La transformation du Périphérique ne pourra pas se faire par la seule contrainte. L’idée de transformer cette ceinture routière en « boulevard apaisé » avec des feux piétons, comme évoqué dans le débat actuel, risque de créer une congestion monstre si les usagers n’ont pas d’alternative de report modal puissante. C’est ici que la Petite Ceinture devient la clé de voûte de notre projet urbain.

Le tram T2, qui réemploie l’ancienne ligne SNCF des Moulineaux est un excellent exemple d’utilisation des infrastructures ferroviaires existantes. © Minato ku.

Il ne s’agit pas d’opposer la promenade au train, mais de penser une écologie globale. Le transport ferroviaire est, par essence, le mode de transport le plus écologique. Réactiver la Petite Ceinture pour le transport de voyageurs (et potentiellement de fret léger urbain, pour décharger le Périphérique des camionnettes de livraison) bénéficierait d’un bilan carbone infiniment plus positif que n’importe quelle « végétalisation » de façade.

Moins de voitures et de camions sur le Périphérique grâce au report vers le rail, c’est moins de pollution atmosphérique et sonore pour les riverains.

Perspective sur le Périphérique à la Porte de Saint-Cloud. © Jean-Nicolas Lehec

De plus, les technologies ferroviaires modernes permettent une insertion douce. Nous ne sommes plus à l’époque des trains à vapeur ou des diesels bruyants. Des tram-trains légers, électriques, peuvent cohabiter avec une biodiversité urbaine. Il est tout à fait envisageable de concevoir un projet mixte, où la Petite Ceinture maintient sa fonction de corridor écologique tout en assurant sa fonction première de transport !

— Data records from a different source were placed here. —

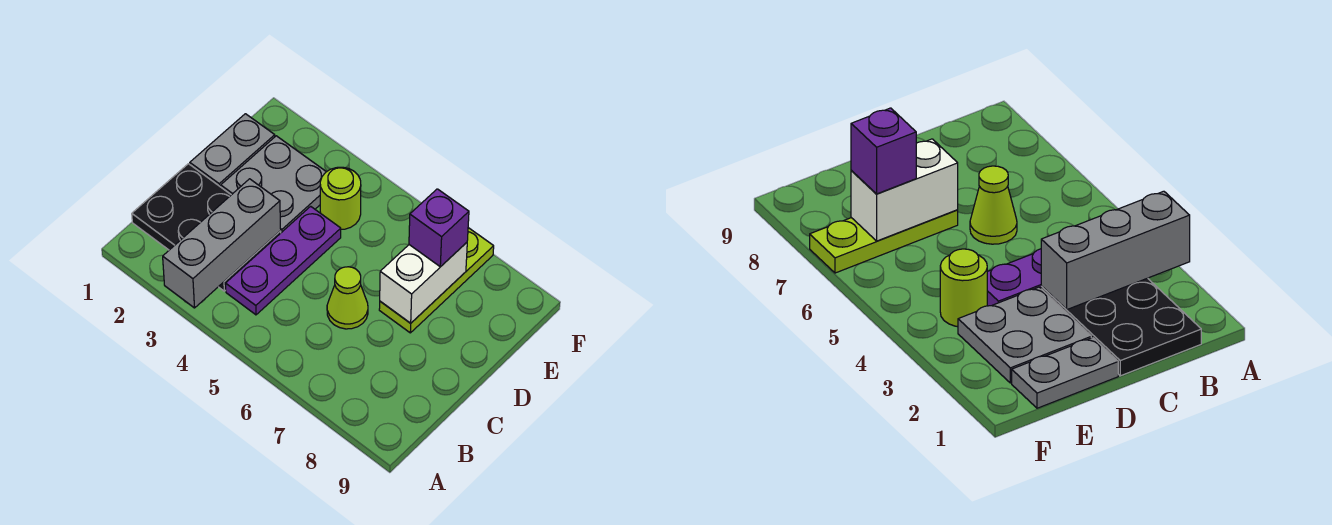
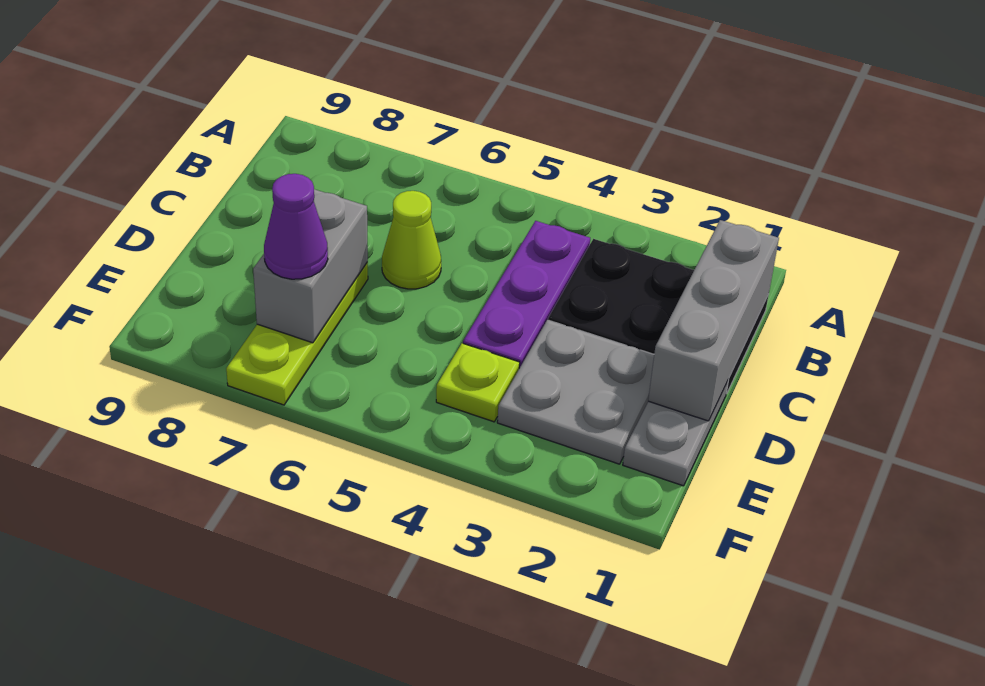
grey brick A3:C3 level 2 -> grey brick B1:D1 level 2
white brick D7:E7 level 2 -> grey brick D7:E7 level 2
lime round brick E4 level 1 -> lime plate E4 level 1
purple brick E7 level 3 -> purple cone E7 level 3

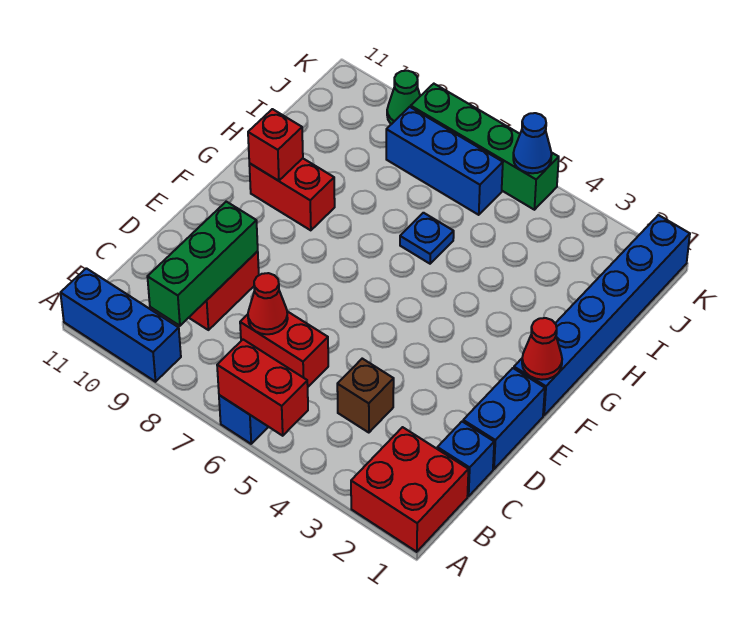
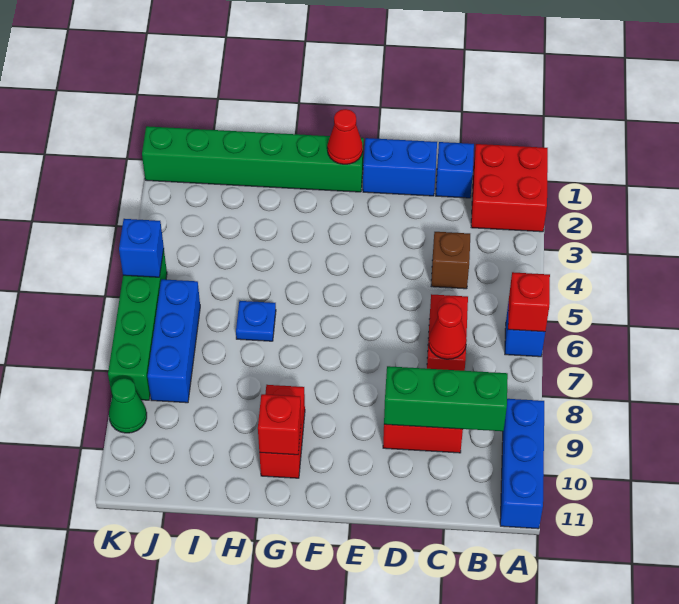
red brick A5:A6 level 2 -> red brick A6 level 2
blue brick F1:K1 level 1 -> green brick F1:K1 level 1
blue cone K5 level 2 -> blue brick K5 level 2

Enfin, intégrer la Petite Ceinture au débat sur le Périphérique permettrait de recoudre Paris et sa banlieue bien plus efficacement qu’un simple passage piéton. En connectant les lignes de métro (qui coupent la PC) et les RER, on créerait une super-rocade, un « Météor circulaire », qui permettrait aux habitants de proche couronne de contourner Paris sans saturer le centre ni le Périphérique.

En conclusion, le débat des municipales sur le Périphérique restera cosmétique tant qu’il n’intégrera pas la dimension ferroviaire. On ne résoudra pas les problèmes de l’autoroute urbaine des années 70 sans réveiller l’infrastructure d’exception qu’est la Petite Ceinture ferroviaire. La PC n’est pas un vestige du passé, c’est le futur immédiat d’un Périphérique enfin libéré de son asphyxie. Aux candidats d’avoir l’audace de regarder au-delà du parapet du boulevard, vers les rails situés juste à côté.

Rejoignez-nous et défendez avec nous l’ADN ferroviaire de la Petite Ceinture !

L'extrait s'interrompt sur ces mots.